TASK STATEMENT »
Set down all of the entries word for word, omitting the images they contain.

[Saved entries]
********
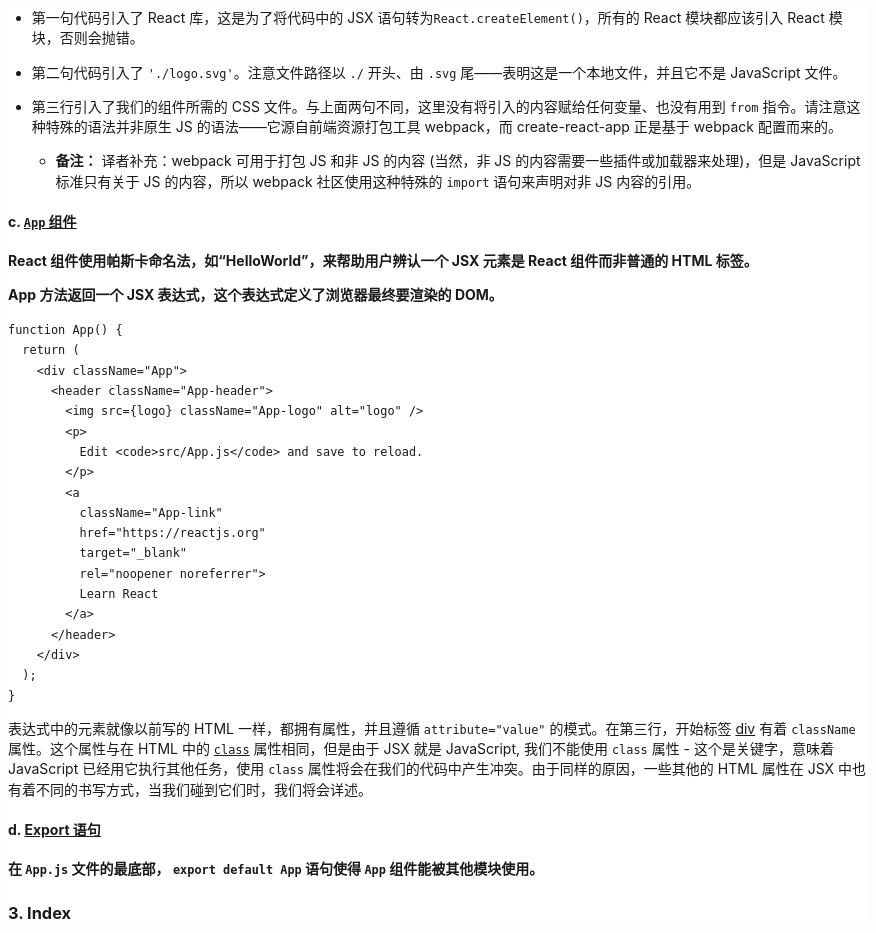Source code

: * 第一句代码引入了 React 库，这是为了将代码中的 JSX 语句转为`React.createElement()`，所有的 React 模块都应该引入 React 模块，否则会抛错。

* 第二句代码引入了 `'./logo.svg'`。注意文件路径以 `./` 开头、由 `.svg` 尾——表明这是一个本地文件，并且它不是 JavaScript 文件。

* 第三行引入了我们的组件所需的 CSS 文件。与上面两句不同，这里没有将引入的内容赋给任何变量、也没有用到 `from` 指令。请注意这种特殊的语法并非原生 JS 的语法——它源自前端资源打包工具 webpack，而 create-react-app 正是基于 webpack 配置而来的。
    * **备注：** 译者补充：webpack 可用于打包 JS 和非 JS 的内容 (当然，非 JS 的内容需要一些插件或加载器来处理)，但是 JavaScript 标准只有关于 JS 的内容，所以 webpack 社区使用这种特殊的 `import` 语句来声明对非 JS 内容的引用。



#### c. [`App` 组件](https://developer.mozilla.org/zh-CN/docs/Learn/Tools_and_testing/Client-side_JavaScript_frameworks/React_getting_started#app_组件)

**React 组件使用帕斯卡命名法，如“HelloWorld”，来帮助用户辨认一个 JSX 元素是 React 组件而非普通的 HTML 标签。**

**App 方法返回一个 JSX 表达式，这个表达式定义了浏览器最终要渲染的 DOM。**

```react
function App() {
  return (
    <div className="App">
      <header className="App-header">
        <img src={logo} className="App-logo" alt="logo" />
        <p>
          Edit <code>src/App.js</code> and save to reload.
        </p>
        <a
          className="App-link"
          href="https://reactjs.org"
          target="_blank"
          rel="noopener noreferrer">
          Learn React
        </a>
      </header>
    </div>
  );
}
```

表达式中的元素就像以前写的 HTML 一样，都拥有属性，并且遵循 `attribute="value"` 的模式。在第三行，开始标签 [div](https://developer.mozilla.org/zh-CN/docs/Web/HTML/Element/div) 有着 `className` 属性。这个属性与在 HTML 中的 [`class`](https://developer.mozilla.org/zh-CN/docs/Web/HTML/Global_attributes/class) 属性相同，但是由于 JSX 就是 JavaScript, 我们不能使用 `class` 属性 - 这个是关键字，意味着 JavaScript 已经用它执行其他任务，使用 `class` 属性将会在我们的代码中产生冲突。由于同样的原因，一些其他的 HTML 属性在 JSX 中也有着不同的书写方式，当我们碰到它们时，我们将会详述。



#### d. [Export 语句](https://developer.mozilla.org/zh-CN/docs/Learn/Tools_and_testing/Client-side_JavaScript_frameworks/React_getting_started#export_语句)

**在 `App.js` 文件的最底部， `export default App` 语句使得 `App` 组件能被其他模块使用。**



### 3. Index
********
TASK ANSWER »
Source code

: * 第一句代码引入了 React 库，这是为了将代码中的 JSX 语句转为`React.createElement()`，所有的 React 模块都应该引入 React 模块，否则会抛错。

* 第二句代码引入了 `'./logo.svg'`。注意文件路径以 `./` 开头、由 `.svg` 尾——表明这是一个本地文件，并且它不是 JavaScript 文件。

* 第三行引入了我们的组件所需的 CSS 文件。与上面两句不同，这里没有将引入的内容赋给任何变量、也没有用到 `from` 指令。请注意这种特殊的语法并非原生 JS 的语法——它源自前端资源打包工具 webpack，而 create-react-app 正是基于 webpack 配置而来的。
    * **备注：** 译者补充：webpack 可用于打包 JS 和非 JS 的内容 (当然，非 JS 的内容需要一些插件或加载器来处理)，但是 JavaScript 标准只有关于 JS 的内容，所以 webpack 社区使用这种特殊的 `import` 语句来声明对非 JS 内容的引用。



#### c. [`App` 组件](https://developer.mozilla.org/zh-CN/docs/Learn/Tools_and_testing/Client-side_JavaScript_frameworks/React_getting_started#app_组件)

**React 组件使用帕斯卡命名法，如“HelloWorld”，来帮助用户辨认一个 JSX 元素是 React 组件而非普通的 HTML 标签。**

**App 方法返回一个 JSX 表达式，这个表达式定义了浏览器最终要渲染的 DOM。**

```react
function App() {
  return (
    <div className="App">
      <header className="App-header">
        <img src={logo} className="App-logo" alt="logo" />
        <p>
          Edit <code>src/App.js</code> and save to reload.
        </p>
        <a
          className="App-link"
          href="https://reactjs.org"
          target="_blank"
          rel="noopener noreferrer">
          Learn React
        </a>
      </header>
    </div>
  );
}
```

表达式中的元素就像以前写的 HTML 一样，都拥有属性，并且遵循 `attribute="value"` 的模式。在第三行，开始标签 [div](https://developer.mozilla.org/zh-CN/docs/Web/HTML/Element/div) 有着 `className` 属性。这个属性与在 HTML 中的 [`class`](https://developer.mozilla.org/zh-CN/docs/Web/HTML/Global_attributes/class) 属性相同，但是由于 JSX 就是 JavaScript, 我们不能使用 `class` 属性 - 这个是关键字，意味着 JavaScript 已经用它执行其他任务，使用 `class` 属性将会在我们的代码中产生冲突。由于同样的原因，一些其他的 HTML 属性在 JSX 中也有着不同的书写方式，当我们碰到它们时，我们将会详述。



#### d. [Export 语句](https://developer.mozilla.org/zh-CN/docs/Learn/Tools_and_testing/Client-side_JavaScript_frameworks/React_getting_started#export_语句)

**在 `App.js` 文件的最底部， `export default App` 语句使得 `App` 组件能被其他模块使用。**



### 3. Index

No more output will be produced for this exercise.